What it means: Men still account for the vast majority of coaches in women’s sports. At the youth level, only 26% of head coaches are women. At the NCAA level, only 18% of female coaches worked for men’s teams in 2025, and only 6% led NCAA men’s teams last year out of nearly 9,300 teams. It’s interesting to note that, prior to Title IX in 1972, women coached more than 90% of women’s collegiate sports teams, but that number has plunged to 41%, though it’s rising. The Women in College Coaching Report card notes that, at select NCAA D-1 institutions, women coaches still face a “complex and multi-level set of barriers and bias.”

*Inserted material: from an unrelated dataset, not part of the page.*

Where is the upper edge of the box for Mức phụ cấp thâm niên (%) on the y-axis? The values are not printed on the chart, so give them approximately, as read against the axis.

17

What happens next: Hanning has also served on the Queen Anne Little League Board for 20 years, managing team logistics, communications and scheduling. She says she’s rarely, if ever, experienced any kind of overt discrimination or pushback because of her gender, though she admits she “definitely gets some of the old boys’ network sometimes.” She often jokes with parents at the beginning of seasons that they’re probably wondering why some middle-aged woman with hoop earrings is coaching their kids. “As soon as the parents realize this has been a part of my life for longer than anything, it’s no longer a discussion,” she says. “You can read the room.”